CORAL GABLES — Juwan Durham is not so much a hulking presence in the middle. The lanky 6-foot-11 forward is more of a sleek, out-of-nowhere ball hawk. He plays deep underneath the basket, emerging just when an opponent thinks he has open look.
Then — swat! — the Notre Dame junior does his thing, greeting foes with long arms that usually reject would-be buckets.
Durham, a former standout at Tampa Prep, is averaging 3.2 blocked shots per game in his debut season with the Fighting Irish (13-18, 3-15 in ACC play), who play Georgia Tech in the opening round of the conference tournament today at 2.
The shot block stat is even more impressive when you consider Durham is averaging just 14.4 minutes of playing time each game, eighth-most on his team.
Those appearances, albeit brief, are fine with Durham.
“It’s been kind of a roller coaster, honestly just being up-and-down trying to getting back into the groove of things and getting back to the way I want to play,” Durham said.
Durham has spent two of the past three seasons in his own basketball exile, dealing with surgical detours stemming from ACL tears in each knee and having to sit out last season after transferring from Connecticut.
Four years ago, Durham was a four-star recruit and a top-25 prospect by nearly every major recruiting service. He was one of the rare bay area basketball stars who committed to a national title contender in the past decade, joining an elite group that includes former Gibbs/Admiral Farragut star Marreese Speights (Florida 2006-08), former Plant standout Michael Frazier (Florida 2012-15), former Sickles star John Henson (North Carolina 2009-12) and Tampa Catholic’s Kevin Knox (Kentucky).
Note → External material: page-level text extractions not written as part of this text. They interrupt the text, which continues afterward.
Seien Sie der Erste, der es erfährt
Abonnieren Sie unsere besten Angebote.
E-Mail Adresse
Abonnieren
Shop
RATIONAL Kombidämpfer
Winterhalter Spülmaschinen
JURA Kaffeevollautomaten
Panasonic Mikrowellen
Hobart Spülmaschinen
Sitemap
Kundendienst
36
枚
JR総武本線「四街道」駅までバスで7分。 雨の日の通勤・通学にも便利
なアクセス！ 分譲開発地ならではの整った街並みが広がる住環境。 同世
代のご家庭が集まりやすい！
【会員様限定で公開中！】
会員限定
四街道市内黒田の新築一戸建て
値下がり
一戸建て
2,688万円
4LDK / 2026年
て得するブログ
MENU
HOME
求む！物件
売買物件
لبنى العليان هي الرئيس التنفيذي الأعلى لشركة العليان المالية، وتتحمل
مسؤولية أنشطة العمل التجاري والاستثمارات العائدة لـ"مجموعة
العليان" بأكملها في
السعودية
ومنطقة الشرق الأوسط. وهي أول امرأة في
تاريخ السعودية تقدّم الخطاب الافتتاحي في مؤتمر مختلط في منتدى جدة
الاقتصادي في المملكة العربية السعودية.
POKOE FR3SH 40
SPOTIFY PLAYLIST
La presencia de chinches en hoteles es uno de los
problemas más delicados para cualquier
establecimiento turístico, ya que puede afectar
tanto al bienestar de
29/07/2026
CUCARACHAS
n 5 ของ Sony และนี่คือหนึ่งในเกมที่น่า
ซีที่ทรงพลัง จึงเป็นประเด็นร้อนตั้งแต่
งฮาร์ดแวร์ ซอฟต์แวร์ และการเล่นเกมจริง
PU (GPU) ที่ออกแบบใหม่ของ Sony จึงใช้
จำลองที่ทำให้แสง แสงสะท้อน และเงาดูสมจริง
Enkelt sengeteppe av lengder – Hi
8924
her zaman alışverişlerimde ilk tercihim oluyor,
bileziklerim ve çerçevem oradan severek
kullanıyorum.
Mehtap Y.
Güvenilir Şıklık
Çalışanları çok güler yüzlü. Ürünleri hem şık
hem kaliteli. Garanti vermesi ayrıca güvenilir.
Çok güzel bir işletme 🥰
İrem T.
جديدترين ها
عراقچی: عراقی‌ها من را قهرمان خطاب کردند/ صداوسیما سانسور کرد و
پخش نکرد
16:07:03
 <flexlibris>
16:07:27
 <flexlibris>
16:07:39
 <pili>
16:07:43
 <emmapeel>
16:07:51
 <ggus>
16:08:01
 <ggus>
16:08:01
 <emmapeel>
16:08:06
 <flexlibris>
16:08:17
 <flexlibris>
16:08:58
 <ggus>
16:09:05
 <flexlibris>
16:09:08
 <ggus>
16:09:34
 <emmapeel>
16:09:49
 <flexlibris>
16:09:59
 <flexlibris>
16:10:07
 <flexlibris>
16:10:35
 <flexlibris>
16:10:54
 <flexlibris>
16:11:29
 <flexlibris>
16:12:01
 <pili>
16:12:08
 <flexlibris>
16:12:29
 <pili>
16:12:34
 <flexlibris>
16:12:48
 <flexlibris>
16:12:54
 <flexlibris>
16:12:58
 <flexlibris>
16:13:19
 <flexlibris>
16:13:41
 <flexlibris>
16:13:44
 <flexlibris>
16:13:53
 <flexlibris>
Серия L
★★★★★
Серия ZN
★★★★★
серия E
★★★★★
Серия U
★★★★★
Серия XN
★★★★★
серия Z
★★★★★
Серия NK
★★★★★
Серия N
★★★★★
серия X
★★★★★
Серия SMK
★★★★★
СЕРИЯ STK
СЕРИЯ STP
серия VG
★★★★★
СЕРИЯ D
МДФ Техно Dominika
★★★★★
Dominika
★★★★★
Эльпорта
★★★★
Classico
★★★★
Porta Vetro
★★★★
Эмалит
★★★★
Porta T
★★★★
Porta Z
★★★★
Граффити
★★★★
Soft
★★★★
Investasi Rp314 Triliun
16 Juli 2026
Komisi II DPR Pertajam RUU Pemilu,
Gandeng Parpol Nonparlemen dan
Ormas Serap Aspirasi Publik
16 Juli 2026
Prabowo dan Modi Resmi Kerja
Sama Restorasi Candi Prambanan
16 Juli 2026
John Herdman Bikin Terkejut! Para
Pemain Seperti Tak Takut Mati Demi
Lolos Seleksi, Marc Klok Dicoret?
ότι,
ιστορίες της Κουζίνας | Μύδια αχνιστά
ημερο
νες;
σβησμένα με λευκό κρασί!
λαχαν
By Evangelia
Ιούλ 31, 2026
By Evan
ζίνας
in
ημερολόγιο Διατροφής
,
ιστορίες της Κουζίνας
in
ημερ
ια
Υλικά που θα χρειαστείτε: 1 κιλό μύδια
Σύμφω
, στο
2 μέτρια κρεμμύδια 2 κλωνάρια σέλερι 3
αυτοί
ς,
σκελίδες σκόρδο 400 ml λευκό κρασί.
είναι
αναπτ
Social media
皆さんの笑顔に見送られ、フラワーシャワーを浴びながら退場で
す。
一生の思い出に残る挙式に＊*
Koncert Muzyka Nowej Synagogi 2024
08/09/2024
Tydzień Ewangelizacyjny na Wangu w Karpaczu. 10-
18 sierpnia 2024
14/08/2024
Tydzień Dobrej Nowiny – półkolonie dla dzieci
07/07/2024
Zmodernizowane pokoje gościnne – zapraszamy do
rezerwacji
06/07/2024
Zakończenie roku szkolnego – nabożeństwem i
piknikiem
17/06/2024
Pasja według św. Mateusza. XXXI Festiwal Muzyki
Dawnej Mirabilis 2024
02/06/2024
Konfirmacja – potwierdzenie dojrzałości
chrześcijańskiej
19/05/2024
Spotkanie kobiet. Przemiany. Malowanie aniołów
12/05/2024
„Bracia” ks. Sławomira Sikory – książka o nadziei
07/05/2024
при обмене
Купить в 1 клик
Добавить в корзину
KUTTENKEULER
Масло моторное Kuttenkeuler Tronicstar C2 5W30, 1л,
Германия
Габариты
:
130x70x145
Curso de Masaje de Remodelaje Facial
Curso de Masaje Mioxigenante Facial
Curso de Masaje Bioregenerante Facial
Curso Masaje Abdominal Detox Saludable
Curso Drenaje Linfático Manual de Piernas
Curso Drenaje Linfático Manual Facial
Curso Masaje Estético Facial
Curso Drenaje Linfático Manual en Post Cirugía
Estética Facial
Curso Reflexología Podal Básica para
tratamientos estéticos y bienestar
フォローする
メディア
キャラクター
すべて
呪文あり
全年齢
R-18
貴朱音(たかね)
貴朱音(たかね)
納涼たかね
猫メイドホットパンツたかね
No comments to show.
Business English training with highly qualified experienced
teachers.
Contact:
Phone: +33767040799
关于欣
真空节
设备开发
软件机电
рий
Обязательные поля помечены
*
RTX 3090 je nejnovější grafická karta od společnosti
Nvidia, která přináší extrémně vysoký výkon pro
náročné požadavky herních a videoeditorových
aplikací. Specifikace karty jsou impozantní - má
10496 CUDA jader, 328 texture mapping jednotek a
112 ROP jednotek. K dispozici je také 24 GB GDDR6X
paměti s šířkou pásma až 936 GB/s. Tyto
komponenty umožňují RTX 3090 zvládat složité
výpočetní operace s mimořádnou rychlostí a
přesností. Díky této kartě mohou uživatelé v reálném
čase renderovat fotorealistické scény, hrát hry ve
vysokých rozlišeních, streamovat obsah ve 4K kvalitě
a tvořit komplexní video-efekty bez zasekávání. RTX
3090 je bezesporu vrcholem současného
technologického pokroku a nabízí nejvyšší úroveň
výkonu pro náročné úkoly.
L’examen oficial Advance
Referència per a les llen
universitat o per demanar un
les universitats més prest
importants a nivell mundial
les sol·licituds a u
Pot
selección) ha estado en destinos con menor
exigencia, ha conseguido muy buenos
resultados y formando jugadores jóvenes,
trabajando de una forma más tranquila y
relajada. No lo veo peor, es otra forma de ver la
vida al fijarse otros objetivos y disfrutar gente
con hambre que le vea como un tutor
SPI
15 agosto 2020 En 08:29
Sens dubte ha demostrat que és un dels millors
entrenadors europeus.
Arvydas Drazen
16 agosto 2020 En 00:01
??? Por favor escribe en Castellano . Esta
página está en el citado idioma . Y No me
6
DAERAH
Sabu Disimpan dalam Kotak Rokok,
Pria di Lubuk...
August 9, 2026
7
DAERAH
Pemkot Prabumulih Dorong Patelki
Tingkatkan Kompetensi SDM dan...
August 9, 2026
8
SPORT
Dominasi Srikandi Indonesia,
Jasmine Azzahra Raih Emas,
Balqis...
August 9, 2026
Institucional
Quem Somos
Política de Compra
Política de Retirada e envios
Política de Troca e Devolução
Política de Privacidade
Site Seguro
Durham picked the Huskies over offers from more than a dozen major schools, including Indiana, Florida, Florida State, Miami and Louisville. The Huskies were four-time national champions, the last title coming in 2014.
Days after announcing his commitment, Durham tore the ACL in one of his knees for the second time in a seven-month span. The injury ended his senior season before it started.
His freshman season with UConn in 2016-17 was the first time he returned to the court. Durham played in all 28 games, averaging 1.6 points and 1.5 rebounds.
But Durham left the Huskies after his freshman season. Tampa Prep coach Joe Fenlon said his former star player needed a fresh start.
After transferring to Notre Dame, Durham had to sit out a season.
“It was one of the toughest things I had to go through in my life,” Durham said of missing last season. “I had to regain my conditioning and my confidence overall. I felt like a lot of guys were able to put in a lot more time and more effort than I was able to because I had to sit out.
“But I didn’t want to use that as an excuse. Every obstacle in life is made for you to overcome. I just knew I had to get back to where I used to be.”
Last season, Durham was unable to even travel with the Fighting Irish. He watched away games on a television in the team’s locker room. Then he would to the gym to shoot as many shots as he could, in part so he clear his mind.
Durham also came home last summer to work out at Tampa Prep and former Florida star Teddy Dupay.
“Teddy was a scorer so he would tell me ways to score,” Durham said. “He would tell me secrets about getting to the middle of the court and just raising up over the defender because I’m tall. It’s helped out a lot.”
Those workouts paid off. Durham made an immediate impact, finishing with 10 points, five blocked shots and four rebounds to help the Fighting Irish beat Illinois 76-74 four months ago.
“I got in and made a big difference in that game,” Durham said. “My confidence was at an all-time high.”
He’s even showed off some of his offensive skills, scoring on four straight second-half possessions in a loss to Miami last month. This season, Durham is averaging 5.2 points and 3.6 rebounds to go along with his impressive shot block total.
Better still, he is doing it on two healthy knees.
“My knees are a distant memory to me,” Durham said. “I’m not even worried about it. For me, it was just getting the confidence and strength back that I used to have.”